Data for processing:
────────────────────
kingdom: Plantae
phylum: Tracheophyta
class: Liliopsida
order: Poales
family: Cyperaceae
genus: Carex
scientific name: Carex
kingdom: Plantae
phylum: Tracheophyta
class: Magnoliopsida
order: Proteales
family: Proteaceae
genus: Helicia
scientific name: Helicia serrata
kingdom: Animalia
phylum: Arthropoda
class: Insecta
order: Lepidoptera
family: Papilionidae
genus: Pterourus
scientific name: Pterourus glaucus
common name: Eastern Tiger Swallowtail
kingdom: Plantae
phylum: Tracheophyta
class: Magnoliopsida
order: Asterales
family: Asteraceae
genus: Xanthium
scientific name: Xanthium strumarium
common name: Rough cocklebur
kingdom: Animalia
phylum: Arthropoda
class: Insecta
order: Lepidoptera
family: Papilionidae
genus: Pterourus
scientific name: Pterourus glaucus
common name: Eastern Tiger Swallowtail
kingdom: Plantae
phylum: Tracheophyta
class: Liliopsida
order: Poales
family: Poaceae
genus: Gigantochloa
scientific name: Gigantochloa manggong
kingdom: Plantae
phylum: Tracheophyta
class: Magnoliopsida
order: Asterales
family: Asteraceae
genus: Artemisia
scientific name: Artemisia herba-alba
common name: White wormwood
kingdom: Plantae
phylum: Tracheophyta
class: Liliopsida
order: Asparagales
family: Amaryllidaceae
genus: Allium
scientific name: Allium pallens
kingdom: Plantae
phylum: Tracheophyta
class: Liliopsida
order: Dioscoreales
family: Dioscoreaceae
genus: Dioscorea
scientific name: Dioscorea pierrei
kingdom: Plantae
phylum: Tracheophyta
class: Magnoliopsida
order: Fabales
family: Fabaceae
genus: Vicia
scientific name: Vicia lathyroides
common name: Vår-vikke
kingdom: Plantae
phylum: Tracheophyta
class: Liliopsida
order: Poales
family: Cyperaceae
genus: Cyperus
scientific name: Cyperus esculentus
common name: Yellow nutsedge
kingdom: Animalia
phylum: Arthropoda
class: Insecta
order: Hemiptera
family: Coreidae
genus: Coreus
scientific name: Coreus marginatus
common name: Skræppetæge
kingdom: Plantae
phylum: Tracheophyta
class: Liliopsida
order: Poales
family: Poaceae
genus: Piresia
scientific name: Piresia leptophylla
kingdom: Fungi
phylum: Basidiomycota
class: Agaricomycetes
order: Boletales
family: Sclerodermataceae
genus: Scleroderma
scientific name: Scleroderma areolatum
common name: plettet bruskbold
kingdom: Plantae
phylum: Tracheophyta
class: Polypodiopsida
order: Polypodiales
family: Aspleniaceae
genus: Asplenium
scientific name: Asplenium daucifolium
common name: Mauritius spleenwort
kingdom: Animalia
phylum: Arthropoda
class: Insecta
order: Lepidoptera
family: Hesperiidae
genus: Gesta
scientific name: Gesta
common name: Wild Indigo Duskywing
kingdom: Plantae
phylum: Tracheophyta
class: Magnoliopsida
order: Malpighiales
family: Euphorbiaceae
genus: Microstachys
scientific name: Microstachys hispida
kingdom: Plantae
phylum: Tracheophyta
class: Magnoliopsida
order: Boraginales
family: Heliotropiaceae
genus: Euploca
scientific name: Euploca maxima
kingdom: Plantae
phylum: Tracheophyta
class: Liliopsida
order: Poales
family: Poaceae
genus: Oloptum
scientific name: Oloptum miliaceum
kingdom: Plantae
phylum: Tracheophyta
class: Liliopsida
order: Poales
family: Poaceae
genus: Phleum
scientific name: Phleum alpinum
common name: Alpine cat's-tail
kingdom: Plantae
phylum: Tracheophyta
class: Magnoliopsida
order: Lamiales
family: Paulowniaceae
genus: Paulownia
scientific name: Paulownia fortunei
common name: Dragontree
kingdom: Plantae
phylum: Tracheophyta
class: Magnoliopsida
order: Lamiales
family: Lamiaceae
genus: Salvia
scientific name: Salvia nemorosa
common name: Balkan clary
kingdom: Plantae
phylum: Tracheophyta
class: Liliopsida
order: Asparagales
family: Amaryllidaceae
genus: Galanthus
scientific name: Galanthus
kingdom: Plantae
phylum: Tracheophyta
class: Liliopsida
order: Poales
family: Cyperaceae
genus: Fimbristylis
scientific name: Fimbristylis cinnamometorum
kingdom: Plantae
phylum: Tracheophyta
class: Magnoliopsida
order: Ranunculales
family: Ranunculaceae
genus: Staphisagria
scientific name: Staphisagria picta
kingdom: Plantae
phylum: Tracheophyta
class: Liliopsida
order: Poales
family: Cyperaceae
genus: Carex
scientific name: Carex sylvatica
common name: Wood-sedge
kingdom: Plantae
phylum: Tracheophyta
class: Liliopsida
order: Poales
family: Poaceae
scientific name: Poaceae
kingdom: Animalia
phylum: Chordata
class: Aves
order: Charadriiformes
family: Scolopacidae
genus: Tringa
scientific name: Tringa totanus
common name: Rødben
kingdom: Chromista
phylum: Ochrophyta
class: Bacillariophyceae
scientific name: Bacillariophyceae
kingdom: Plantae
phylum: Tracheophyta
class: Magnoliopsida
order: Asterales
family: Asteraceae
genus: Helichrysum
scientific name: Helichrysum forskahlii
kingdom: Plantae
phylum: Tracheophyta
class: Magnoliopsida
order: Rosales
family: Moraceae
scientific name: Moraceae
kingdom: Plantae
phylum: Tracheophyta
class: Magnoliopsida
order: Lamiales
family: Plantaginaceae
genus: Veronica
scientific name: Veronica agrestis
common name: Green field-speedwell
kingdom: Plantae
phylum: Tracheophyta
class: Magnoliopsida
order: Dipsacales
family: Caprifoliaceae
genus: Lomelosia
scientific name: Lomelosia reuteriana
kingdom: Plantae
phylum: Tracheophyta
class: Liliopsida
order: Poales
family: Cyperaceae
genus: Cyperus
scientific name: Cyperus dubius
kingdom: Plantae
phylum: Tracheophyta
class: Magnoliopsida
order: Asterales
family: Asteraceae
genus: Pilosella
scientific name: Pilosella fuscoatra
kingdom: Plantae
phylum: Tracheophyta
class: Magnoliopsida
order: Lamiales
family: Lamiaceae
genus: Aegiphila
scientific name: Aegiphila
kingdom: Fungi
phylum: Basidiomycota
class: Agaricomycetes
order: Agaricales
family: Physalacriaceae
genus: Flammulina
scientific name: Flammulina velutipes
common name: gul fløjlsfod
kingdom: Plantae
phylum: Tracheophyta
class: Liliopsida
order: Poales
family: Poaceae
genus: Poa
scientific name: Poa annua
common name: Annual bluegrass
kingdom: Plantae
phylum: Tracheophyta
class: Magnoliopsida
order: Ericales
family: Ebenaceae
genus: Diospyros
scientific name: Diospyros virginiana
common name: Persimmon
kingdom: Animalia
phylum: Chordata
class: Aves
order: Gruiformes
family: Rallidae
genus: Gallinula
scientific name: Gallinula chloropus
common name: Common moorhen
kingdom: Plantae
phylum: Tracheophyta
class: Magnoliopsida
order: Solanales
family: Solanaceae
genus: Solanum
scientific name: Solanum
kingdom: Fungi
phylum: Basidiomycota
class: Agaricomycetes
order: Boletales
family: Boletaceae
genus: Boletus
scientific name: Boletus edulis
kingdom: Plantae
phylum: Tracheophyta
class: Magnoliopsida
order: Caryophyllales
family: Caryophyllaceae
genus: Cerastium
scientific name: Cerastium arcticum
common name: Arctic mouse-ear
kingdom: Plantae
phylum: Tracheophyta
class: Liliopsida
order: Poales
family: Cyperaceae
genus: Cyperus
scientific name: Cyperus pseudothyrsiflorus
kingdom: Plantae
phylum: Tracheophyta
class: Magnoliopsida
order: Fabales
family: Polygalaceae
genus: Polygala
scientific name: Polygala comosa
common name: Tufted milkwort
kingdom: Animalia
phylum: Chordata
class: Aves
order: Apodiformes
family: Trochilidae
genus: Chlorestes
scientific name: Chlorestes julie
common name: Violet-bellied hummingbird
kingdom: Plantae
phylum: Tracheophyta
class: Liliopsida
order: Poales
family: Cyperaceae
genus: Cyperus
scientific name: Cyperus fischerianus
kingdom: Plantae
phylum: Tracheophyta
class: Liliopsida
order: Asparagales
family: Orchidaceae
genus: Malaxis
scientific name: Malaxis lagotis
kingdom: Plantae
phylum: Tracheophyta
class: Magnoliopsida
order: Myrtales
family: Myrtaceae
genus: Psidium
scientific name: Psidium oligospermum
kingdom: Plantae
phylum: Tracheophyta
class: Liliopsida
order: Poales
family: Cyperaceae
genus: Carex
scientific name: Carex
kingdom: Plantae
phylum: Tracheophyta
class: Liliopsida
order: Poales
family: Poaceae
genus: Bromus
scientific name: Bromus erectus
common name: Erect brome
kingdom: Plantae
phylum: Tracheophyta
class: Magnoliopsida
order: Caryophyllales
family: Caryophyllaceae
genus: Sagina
────────────────────
Aim of the task: Copy everything from the start of the items down to and including the line containing "genus: Dioscorea", swapping "common name" for "vernacular name" and changing nothing else.

Answer to this exercise:
kingdom: Plantae
phylum: Tracheophyta
class: Liliopsida
order: Poales
family: Cyperaceae
genus: Carex
scientific name: Carex
kingdom: Plantae
phylum: Tracheophyta
class: Magnoliopsida
order: Proteales
family: Proteaceae
genus: Helicia
scientific name: Helicia serrata
kingdom: Animalia
phylum: Arthropoda
class: Insecta
order: Lepidoptera
family: Papilionidae
genus: Pterourus
scientific name: Pterourus glaucus
vernacular name: Eastern Tiger Swallowtail
kingdom: Plantae
phylum: Tracheophyta
class: Magnoliopsida
order: Asterales
family: Asteraceae
genus: Xanthium
scientific name: Xanthium strumarium
vernacular name: Rough cocklebur
kingdom: Animalia
phylum: Arthropoda
class: Insecta
order: Lepidoptera
family: Papilionidae
genus: Pterourus
scientific name: Pterourus glaucus
vernacular name: Eastern Tiger Swallowtail
kingdom: Plantae
phylum: Tracheophyta
class: Liliopsida
order: Poales
family: Poaceae
genus: Gigantochloa
scientific name: Gigantochloa manggong
kingdom: Plantae
phylum: Tracheophyta
class: Magnoliopsida
order: Asterales
family: Asteraceae
genus: Artemisia
scientific name: Artemisia herba-alba
vernacular name: White wormwood
kingdom: Plantae
phylum: Tracheophyta
class: Liliopsida
order: Asparagales
family: Amaryllidaceae
genus: Allium
scientific name: Allium pallens
kingdom: Plantae
phylum: Tracheophyta
class: Liliopsida
order: Dioscoreales
family: Dioscoreaceae
genus: Dioscorea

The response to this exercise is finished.